Türkiye ise bu zor zamanda, tüm beceriksizliğine ve bilgisizliğine rağmen bütün ipleri elinde tutmaya çalışan iktidarlar tarafından yönetilmektedir. Bu minvalde, muhtemeldir ki ülkemiz bilişim devriminin yıkıcı etkilerini en derinden hissedecek ülkeler kategorisinde yer alacaktır. Fakat her kriz beraberinde fırsatları da sunar. Devrimler, büyük değişimler hep ihtiyaçtan kaynaklanmıştır. Bütün devrimler her zaman devrimin sonuçlarına en çok ihtiyaç duyulan coğrafyalarda patlak vermiş, serpilmiş ve sonrasında da diğer bölgelere sıçramış, daha geniş coğrafyaları etkisi altına almıştır.
Bu açıdan bakınca, Türkiye bilişim devriminin yönetimsel süreçlerinin en erken tecrübe edilip, benimseneceği ülkelerden biri olmaya da adaydır. Doğru bir yönlendirme ve hazırlık evresi ile Türkiye’nin bu süreçte diğer tüm ülkelere karşı büyük bir avantaj da elde etmesi de muhtemeldir. Zira bilişim devrimini diğer devrimlerden ayıran en önemli özellik bilgiye ulaşımdaki hızdır. Dolayısıyla diğer devrimlerden çok daha hızlı gelişebilmekte ve treni yakalamak da çok daha kolay olabilmektedir. Bundan 500 yıl önce herhangi bir ülkenin gelişip, dünya ekonomisine hüküm sürmesi yüzlerce sene sürecekken; Güney Kore örneğinde gözlemlediğimiz üzere içinde yaşadığımız çağda bu süreç birkaç on yılda tamamlanabilmektedir. Nispi olarak daha düşük bir bütçe ile bu başarı yakalanabilmekte ve toplum çok daha hızlı bir biçimde dönüştürülebilmektedir.

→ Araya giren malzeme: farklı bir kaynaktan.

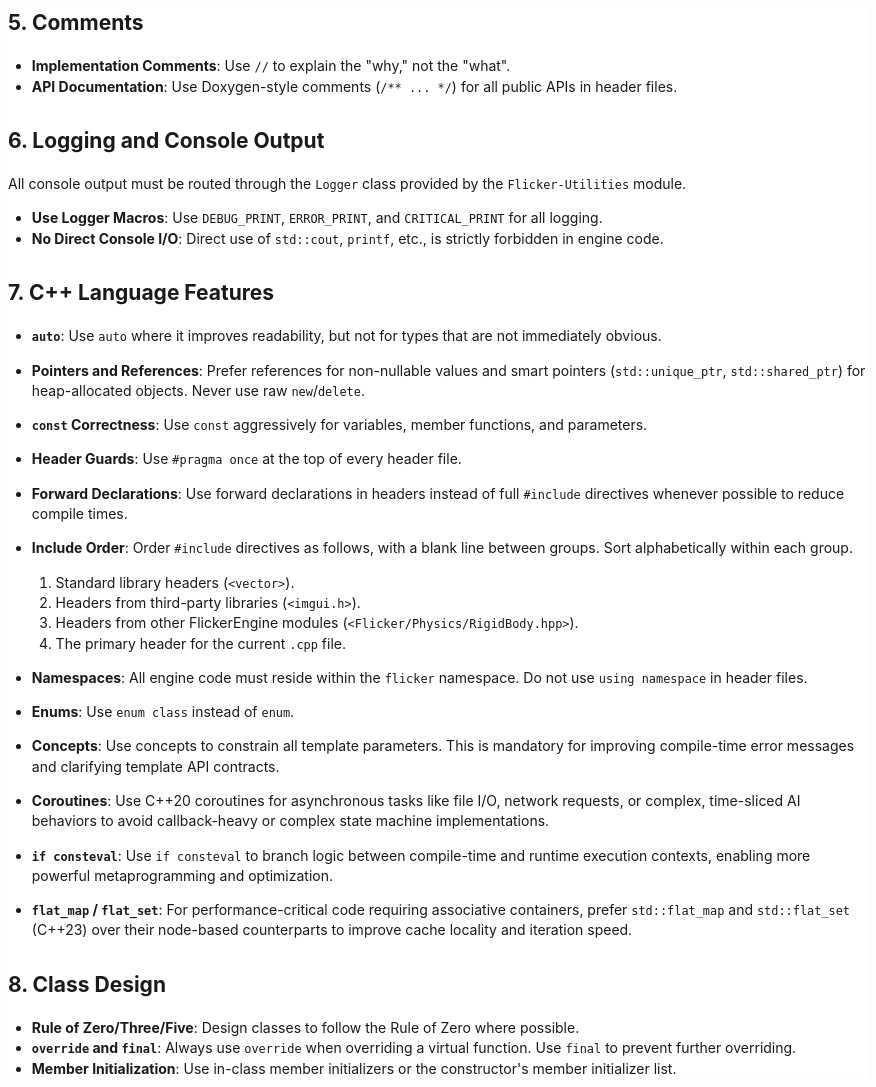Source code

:## 5. Comments

-   **Implementation Comments**: Use `//` to explain the "why," not the "what".
-   **API Documentation**: Use Doxygen-style comments (`/** ... */`) for all public APIs in header files.

## 6. Logging and Console Output

All console output must be routed through the `Logger` class provided by the `Flicker-Utilities` module.

-   **Use Logger Macros**: Use `DEBUG_PRINT`, `ERROR_PRINT`, and `CRITICAL_PRINT` for all logging.
-   **No Direct Console I/O**: Direct use of `std::cout`, `printf`, etc., is strictly forbidden in engine code.

## 7. C++ Language Features

-   **`auto`**: Use `auto` where it improves readability, but not for types that are not immediately obvious.
-   **Pointers and References**: Prefer references for non-nullable values and smart pointers (`std::unique_ptr`, `std::shared_ptr`) for heap-allocated objects. Never use raw `new`/`delete`.
-   **`const` Correctness**: Use `const` aggressively for variables, member functions, and parameters.
-   **Header Guards**: Use `#pragma once` at the top of every header file.
-   **Forward Declarations**: Use forward declarations in headers instead of full `#include` directives whenever possible to reduce compile times.
-   **Include Order**: Order `#include` directives as follows, with a blank line between groups. Sort alphabetically within each group.
    1.  Standard library headers (`<vector>`).
    2.  Headers from third-party libraries (`<imgui.h>`).
    3.  Headers from other FlickerEngine modules (`<Flicker/Physics/RigidBody.hpp>`).
    4.  The primary header for the current `.cpp` file.

-   **Namespaces**: All engine code must reside within the `flicker` namespace. Do not use `using namespace` in header files.
-   **Enums**: Use `enum class` instead of `enum`.
-   **Concepts**: Use concepts to constrain all template parameters. This is mandatory for improving compile-time error messages and clarifying template API contracts.
-   **Coroutines**: Use C++20 coroutines for asynchronous tasks like file I/O, network requests, or complex, time-sliced AI behaviors to avoid callback-heavy or complex state machine implementations.
-   **`if consteval`**: Use `if consteval` to branch logic between compile-time and runtime execution contexts, enabling more powerful metaprogramming and optimization.
-   **`flat_map` / `flat_set`**: For performance-critical code requiring associative containers, prefer `std::flat_map` and `std::flat_set` (C++23) over their node-based counterparts to improve cache locality and iteration speed.

## 8. Class Design

-   **Rule of Zero/Three/Five**: Design classes to follow the Rule of Zero where possible.
-   **`override` and `final`**: Always use `override` when overriding a virtual function. Use `final` to prevent further overriding.
-   **Member Initialization**: Use in-class member initializers or the constructor's member initializer list.
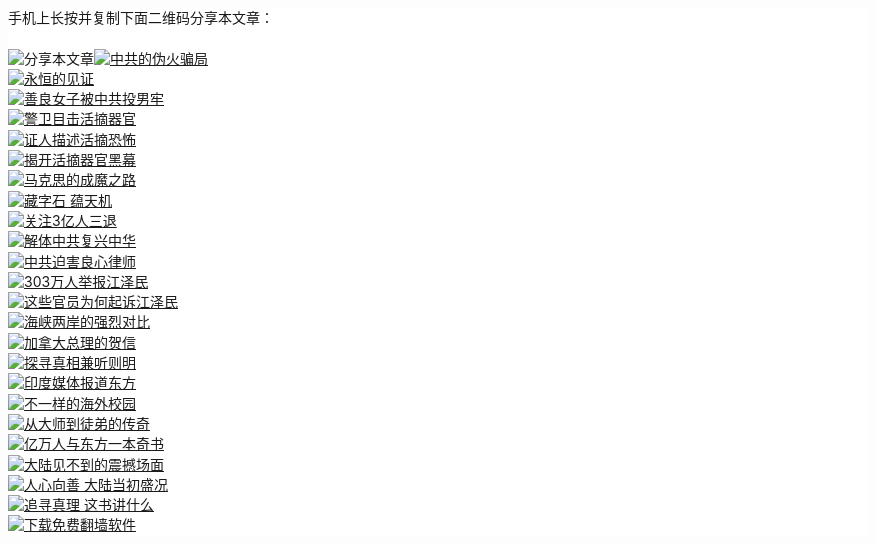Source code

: ####
手机上长按并复制下面二维码分享本文章：<br><br><img src="http://www.hehaibao.com/qr/index.php?m=1&e=L&p=10&t=&d=https://github.com/iadrkh2366/djy/blob/master/gb/19/10/14/n11588331.md%231" title="分享本文章"></td><td VALIGN=TOP><a href="https://github.com/iadrkh2366/djy/blob/master/gb/16/1/21/n4622075.md?dfh#1" target="_blank"><img src="https://raw.githubusercontent.com/iadrkh2366/djy/master/gb/300/wei-f1.jpg" title="中共的伪火骗局"  alt="中共的伪火骗局"></a><br><a href="https://github.com/iadrkh2366/yh/blob/master/README.md?dfh#1" target="_blank"><img src="https://raw.githubusercontent.com/iadrkh2366/djy/master/gb/300/yong-h.jpg" title="永恒的见证"  alt="永恒的见证"></a><br><a href="https://github.com/iadrkh2366/djy/blob/master/gb/13/9/29/n3974789.md?dfh#1" target="_blank"><img src="https://raw.githubusercontent.com/iadrkh2366/djy/master/gb/300/shang-lnz.jpg" title="善良女子被中共投男牢"  alt="善良女子被中共投男牢"></a><br><a href="https://github.com/iadrkh2366/djy/blob/master/gb/16/3/16/n4663449.md?dfh#1" target="_blank"><img src="https://raw.githubusercontent.com/iadrkh2366/djy/master/gb/300/huo-z3.jpg" title="警卫目击活摘器官"  alt="警卫目击活摘器官"></a><br><a href="https://github.com/iadrkh2366/djy/blob/master/gb/16/8/7/n8177641.md?dfh#1" target="_blank"><img src="https://raw.githubusercontent.com/iadrkh2366/djy/master/gb/300/huo-z4.jpg" title="证人描述活摘恐怖"  alt="证人描述活摘恐怖"></a><br><a href="https://github.com/iadrkh2366/djy/blob/master/gb/10/4/19/n2881569.md?dfh#1" target="_blank"><img src="https://raw.githubusercontent.com/iadrkh2366/djy/master/gb/300/huo-z1.jpg" title="揭开活摘器官黑幕"  alt="揭开活摘器官黑幕"></a><br><a href="https://github.com/iadrkh2366/djy/blob/master/gb/10/11/7/n3077476.md?dfh#1" target="_blank"><img src="https://raw.githubusercontent.com/iadrkh2366/djy/master/gb/300/ma-ks.jpg" title="马克思的成魔之路"  alt="马克思的成魔之路"></a><br><a href="https://github.com/iadrkh2366/djy/blob/master/gb/14/6/9/n4173977.md?dfh#1" target="_blank"><img src="https://raw.githubusercontent.com/iadrkh2366/djy/master/gb/300/chang-zs.jpg" title="藏字石 蕴天机"  alt="藏字石 蕴天机"></a><br><a href="https://github.com/iadrkh2366/djy/blob/master/gb/18/5/10/n10381511.md?dfh#1" target="_blank"><img src="https://raw.githubusercontent.com/iadrkh2366/djy/master/gb/300/st1.jpg" title="关注3亿人三退"  alt="关注3亿人三退"></a><br><a href="https://github.com/iadrkh2366/djy/blob/master/gb/18/3/21/n10237682.md?dfh#1" target="_blank"><img src="https://raw.githubusercontent.com/iadrkh2366/djy/master/gb/300/jie-t.jpg" title="解体中共复兴中华"  alt="解体中共复兴中华"></a><br><a href="https://github.com/iadrkh2366/djy/blob/master/gb/9/2/9/n2422991.md?dfh#1" target="_blank"><img src="https://raw.githubusercontent.com/iadrkh2366/djy/master/gb/300/gao-zs.jpg" title="中共迫害良心律师"  alt="中共迫害良心律师"></a><br><a href="https://github.com/iadrkh2366/djy/blob/master/gb/18/12/9/n10900044.md?dfh#1" target="_blank"><img src="https://raw.githubusercontent.com/iadrkh2366/djy/master/gb/300/sj1.jpg" title="303万人举报江泽民"  alt="303万人举报江泽民"></a><br><a href="https://github.com/iadrkh2366/djy/blob/master/gb/18/8/28/n10672014.md?dfh#1" target="_blank"><img src="https://raw.githubusercontent.com/iadrkh2366/djy/master/gb/300/sj2.jpg" title="这些官员为何起诉江泽民"  alt="这些官员为何起诉江泽民"></a><br><a href="https://github.com/iadrkh2366/djy/blob/master/gb/8/12/18/n2367165.md?dfh#1" target="_blank"><img src="https://raw.githubusercontent.com/iadrkh2366/djy/master/gb/300/liangan.jpg" title="海峡两岸的强烈对比"  alt="海峡两岸的强烈对比"></a><br><a href="https://github.com/iadrkh2366/djy/blob/master/gb/15/5/5/n4427238.md?dfh#1" target="_blank"><img src="https://raw.githubusercontent.com/iadrkh2366/djy/master/gb/300/jia-ndzl.jpg" title="加拿大总理的贺信"  alt="加拿大总理的贺信"></a><br>
<a href="https://github.com/iadrkh2366/djy/blob/master/gb/11/6/17/n3289382.md?dfh#1" target="_blank"><img src="https://raw.githubusercontent.com/iadrkh2366/djy/master/gb/300/xiao-wd.jpg" title="探寻真相兼听则明"  alt="探寻真相兼听则明"></a><br><a href="https://github.com/iadrkh2366/djy/blob/master/gb/18/10/27/n10812623.md?dfh#1" target="_blank"><img src="https://raw.githubusercontent.com/iadrkh2366/djy/master/gb/300/yindu.jpg" title="印度媒体报道东方"  alt="印度媒体报道东方"></a><br><a href="https://github.com/iadrkh2366/djy/blob/master/gb/18/6/9/n10469652.md?dfh#1" target="_blank"><img src="https://raw.githubusercontent.com/iadrkh2366/djy/master/gb/300/xie-j.jpg" title="不一样的海外校园"  alt="不一样的海外校园"></a><br><a href="https://github.com/iadrkh2366/djy/blob/master/gb/7/4/5/n1669415.md?dfh#1" target="_blank"><img src="https://raw.githubusercontent.com/iadrkh2366/djy/master/gb/300/li-up.jpg" title="从大师到徒弟的传奇"  alt="从大师到徒弟的传奇"></a><br><a href="https://github.com/iadrkh2366/djy/blob/master/gb/17/5/26/n9191512.md?dfh#1" target="_blank"><img src="https://raw.githubusercontent.com/iadrkh2366/djy/master/gb/300/zfl2.jpg" title="亿万人与东方一本奇书"  alt="亿万人与东方一本奇书"></a><br><a href="https://github.com/iadrkh2366/djy/blob/master/gb/13/11/27/n4020290.md?dfh#1" target="_blank"><img src="https://raw.githubusercontent.com/iadrkh2366/djy/master/gb/300/zhen-h.jpg" title="大陆见不到的震撼场面"  alt="大陆见不到的震撼场面"></a><br><a href="https://github.com/iadrkh2366/djy/blob/master/gb/15/7/17/n4482910.md?dfh#1" target="_blank"><img src="https://raw.githubusercontent.com/iadrkh2366/djy/master/gb/300/dalu-sk.jpg" title="人心向善 大陆当初盛况"  alt="人心向善 大陆当初盛况"></a><br><a href="https://github.com/iadrkh2366/djy/blob/master/gb/9/10/15/n2689419.md?dfh#1" target="_blank"><img src="https://raw.githubusercontent.com/iadrkh2366/djy/master/gb/300/zfl1.jpg" title="追寻真理 这书讲什么"  alt="追寻真理 这书讲什么"></a><br><a href="https://github.com/iadrkh2366/www/blob/master/README.md?dfh#1" target="_blank"><img src="https://raw.githubusercontent.com/iadrkh2366/djy/master/gb/300/fq1.jpg" title="下载免费翻墙软件"  alt="下载免费翻墙软件"></a><br></td></tr></table>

Ülkemizde yönetime talip olacak siyasi hareketlerin bu bilinç seviyesini yakalamış olmaları gerekir. Bilişim devrinin çocuklarına inanç ayrımcılığı, mezhepçilik, ırkçılık gibi yıkıcı, ayrıştırıcı ve naftalin kokan kavramlar üzerinden seslenilemeyeceğinin görülmesi elzemdir. Artık özgürlüklerden, ortaklaşmalardan konuşma vaktidir, kısıtlamalardan, ötekileştirmelerden değil! Devir bilgi ve yenilikçilik devridir, hamaset devri değil! Zaman yepyeni, gelişime açık ekonomik ve siyasi modelleri içselleştirme zamanıdır, modası geçmiş kısır iktisat söylemleri, tepkisel siyasal yaklaşımların değil!